> **TASK 1**: From the e2e post on wireless networking, retype the passage from "[e2e] end of" up to and including "for reasonable scaling.".
> **TASK 2**: In the e2e post on wireless networking, who is making good progress with a protocol designed much more from first principles?
> **TASK 3**: List every piece of information the e2e post on wireless networking gives before its first paragraph.

> **SOURCE DOCUMENT**:
..............................
[e2e] end of interest

Jim Gettys jg at laptop.org
Sun May 11 17:02:39 PDT 2008


Snooping is insufficient.  It appears you need to have additional
knowledge at higher layers (that the wireless layers do not have), and
design significantly different protocols for reasonable scaling.

The consequences of trying to simulate a wired ethernet through first
802.11abg and then further the mesh's attempt to take this the next
step, while preserving "standard" multicast/broadcast semantics results
in "interesting" interactions.  In our case, it is to provide a presence
protocol that is the basis of our collaboration framework.  

Polychronis Ypodimatopoulos is, however, making good progress with a
protocol that is designed much more from first principles, and getting
very much better scaling properties.  If you are interested, you can
look up the work-in-progress.

Wireless != wired networking.  Everyone has to get over it...  Rather
than moaning about the end of end-to-end interest, how about solving
some real problems?  There is lots of interesting networking issues to
be revisited and revised in fundamental ways.  We *really* don't have
the right abstractions (e.g. presence services).  If all we have going
forward is what was done for wired ethernet and the 1990-2000 Internet,
we'll be missing the real boat.
..............................
> **SUPPLIED RECORDS**:
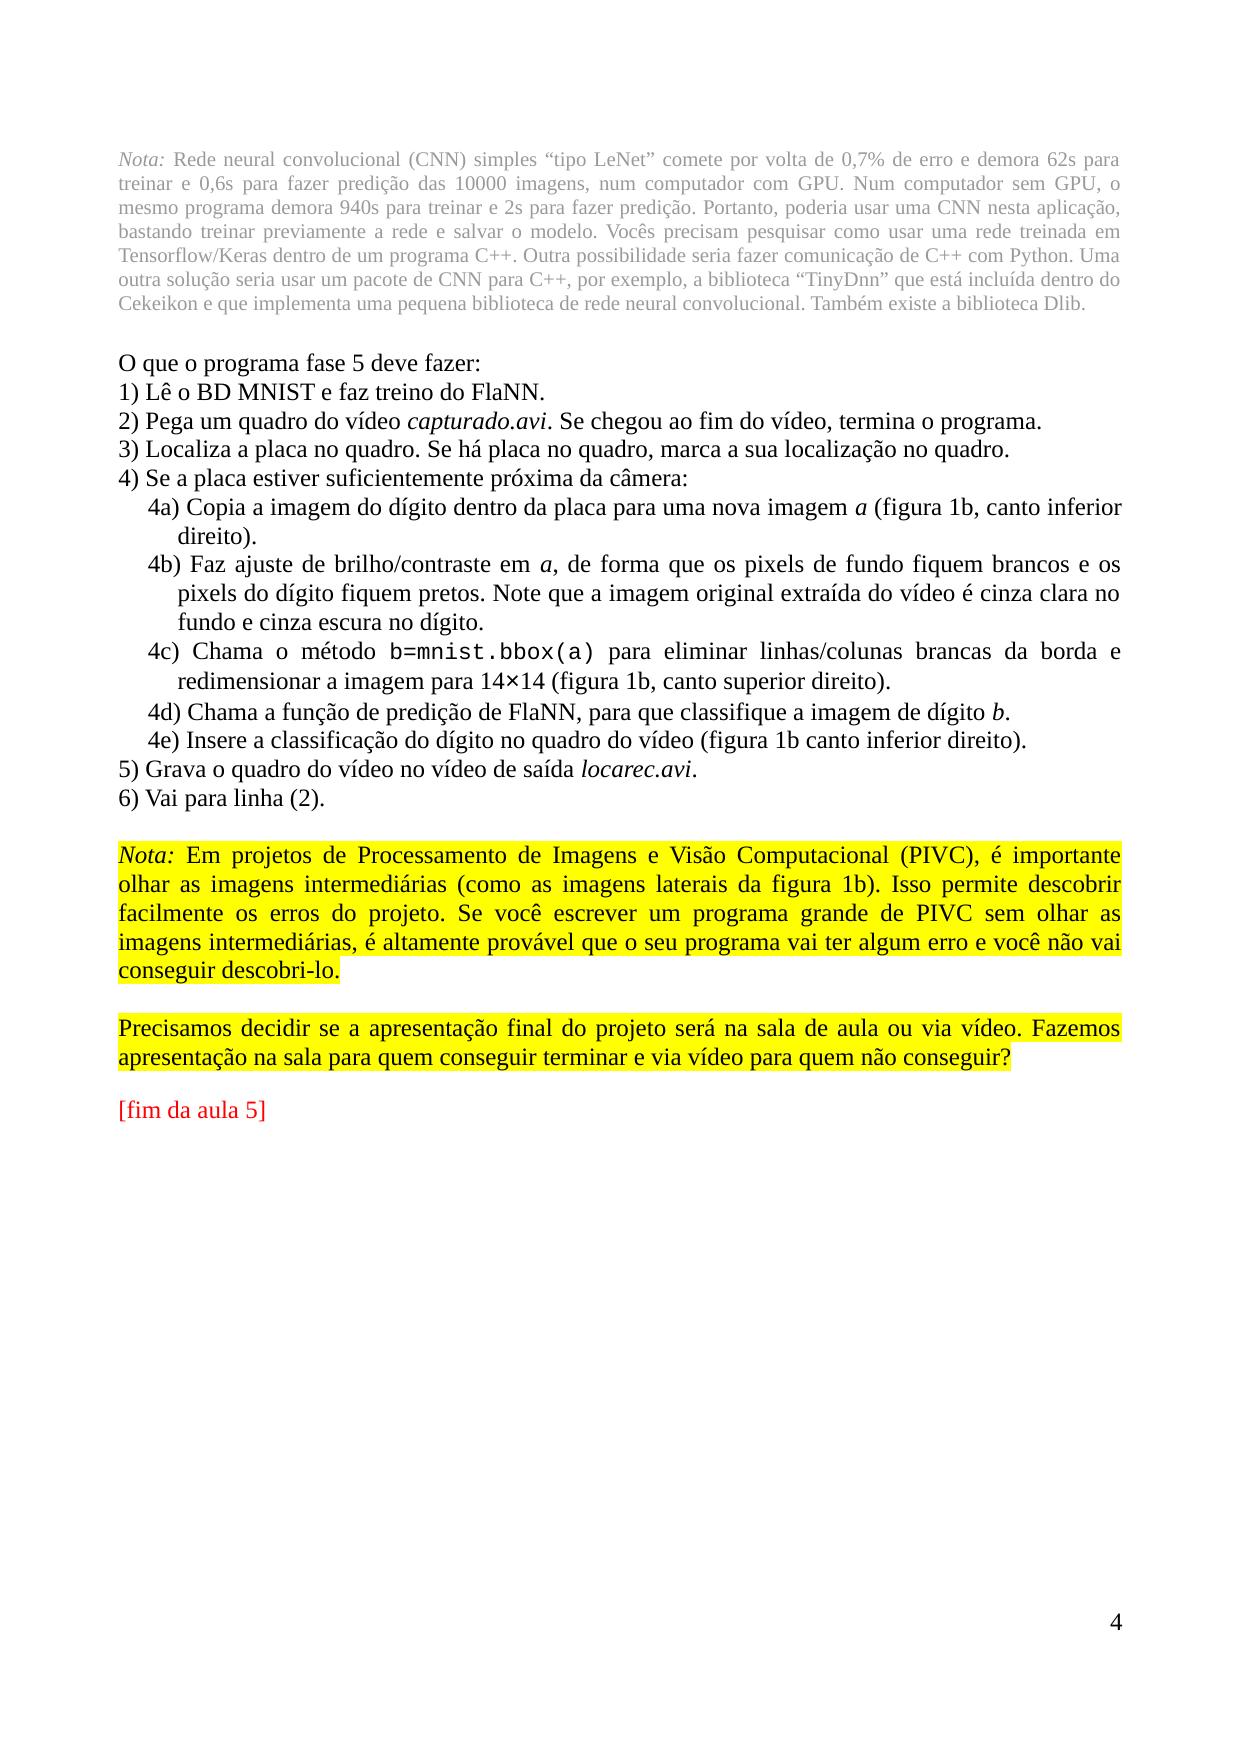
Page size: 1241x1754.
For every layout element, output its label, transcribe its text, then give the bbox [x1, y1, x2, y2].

text 6) Vai para linha (2). [118, 783, 1122, 812]
text 4c) Chama o método b=mnist.bbox(a) para eliminar linhas/colunas brancas da borda e redimensionar a imagem para 14×14 (figura 1b, canto superior direito). [148, 636, 1122, 697]
text O que o programa fase 5 deve fazer: [118, 348, 1122, 377]
text Nota: Em projetos de Processamento de Imagens e Visão Computacional (PIVC), é importante olhar as imagens intermediárias (como as imagens laterais da figura 1b). Isso permite descobrir facilmente os erros do projeto. Se você escrever um programa grande de PIVC sem olhar as imagens intermediárias, é altamente provável que o seu programa vai ter algum erro e você não vai conseguir descobri-lo. [118, 841, 1122, 984]
text 5) Grava o quadro do vídeo no vídeo de saída locarec.avi. [118, 754, 1122, 783]
text Nota: Rede neural convolucional (CNN) simples “tipo LeNet” comete por volta de 0,7% de erro e demora 62s para treinar e 0,6s para fazer predição das 10000 imagens, num computador com GPU. Num computador sem GPU, o mesmo programa demora 940s para treinar e 2s para fazer predição. Portanto, poderia usar uma CNN nesta aplicação, bastando treinar previamente a rede e salvar o modelo. Vocês precisam pesquisar como usar uma rede treinada em Tensorflow/Keras dentro de um programa C++. Outra possibilidade seria fazer comunicação de C++ com Python. Uma outra solução seria usar um pacote de CNN para C++, por exemplo, a biblioteca “TinyDnn” que está incluída dentro do Cekeikon e que implementa uma pequena biblioteca de rede neural convolucional. Também existe a biblioteca Dlib. [118, 147, 1122, 315]
text 4b) Faz ajuste de brilho/contraste em a, de forma que os pixels de fundo fiquem brancos e os pixels do dígito fiquem pretos. Note que a imagem original extraída do vídeo é cinza clara no fundo e cinza escura no dígito. [148, 549, 1122, 636]
text 3) Localiza a placa no quadro. Se há placa no quadro, marca a sua localização no quadro. [118, 434, 1122, 463]
text 4d) Chama a função de predição de FlaNN, para que classifique a imagem de dígito b. [148, 697, 1122, 726]
text 4e) Insere a classificação do dígito no quadro do vídeo (figura 1b canto inferior direito). [148, 726, 1122, 754]
text Precisamos decidir se a apresentação final do projeto será na sala de aula ou via vídeo. Fazemos apresentação na sala para quem conseguir terminar e via vídeo para quem não conseguir? [118, 1013, 1122, 1071]
text 2) Pega um quadro do vídeo capturado.avi. Se chegou ao fim do vídeo, termina o programa. [118, 406, 1122, 434]
text 4) Se a placa estiver suficientemente próxima da câmera: [118, 463, 1122, 492]
text 1) Lê o BD MNIST e faz treino do FlaNN. [118, 377, 1122, 406]
text [fim da aula 5] [118, 1095, 1122, 1123]
text 4a) Copia a imagem do dígito dentro da placa para uma nova imagem a (figura 1b, canto inferior direito). [148, 492, 1122, 549]
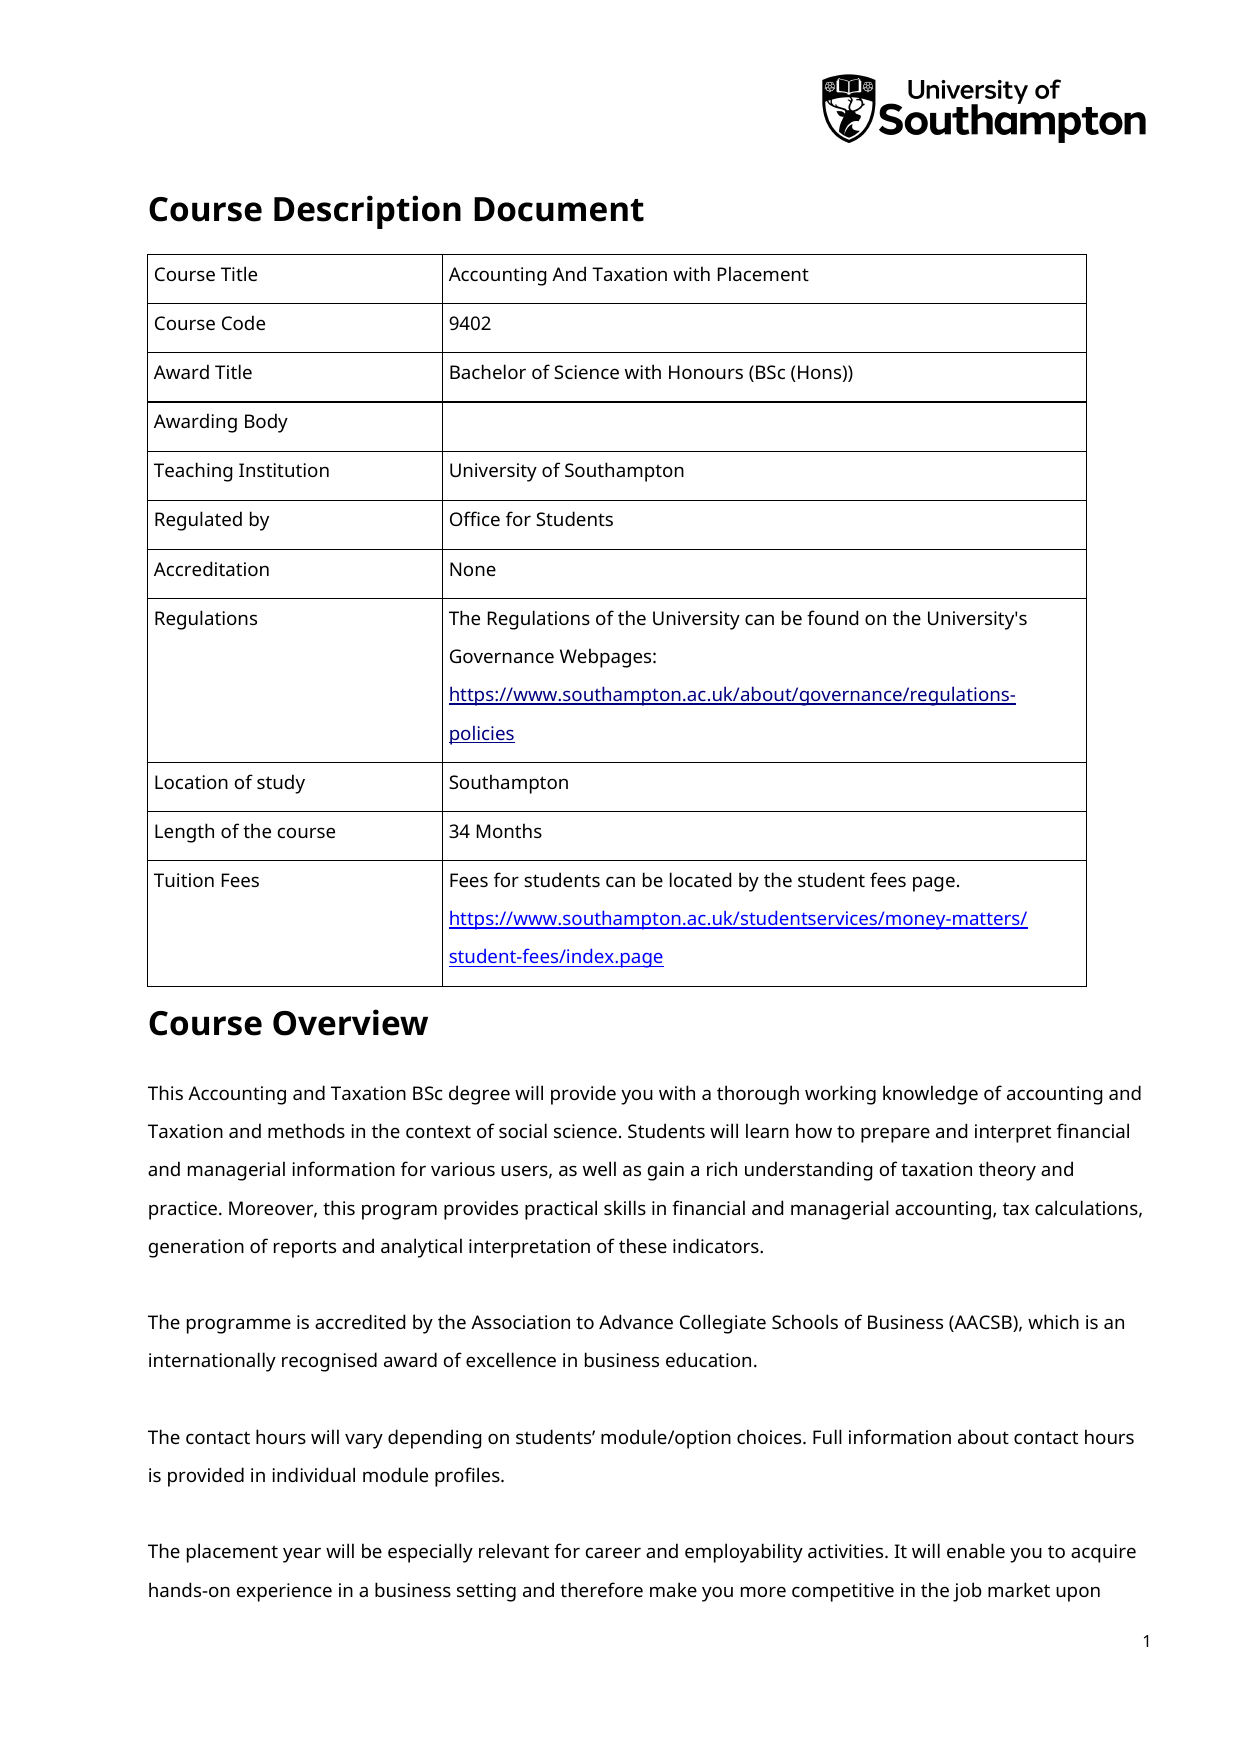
..............................
> **FULL OUTPUT 1**:
[e2e] end of interest

Jim Gettys jg at laptop.org
Sun May 11 17:02:39 PDT 2008


Snooping is insufficient.  It appears you need to have additional
knowledge at higher layers (that the wireless layers do not have), and
design significantly different protocols for reasonable scaling.

> **FULL OUTPUT 2**: Polychronis Ypodimatopoulos

> **FULL OUTPUT 3**:
- Subject: [e2e] end of interest
- Sender: Jim Gettys
- Address: jg at laptop.org
- Date and time: Sun May 11 17:02:39 PDT 2008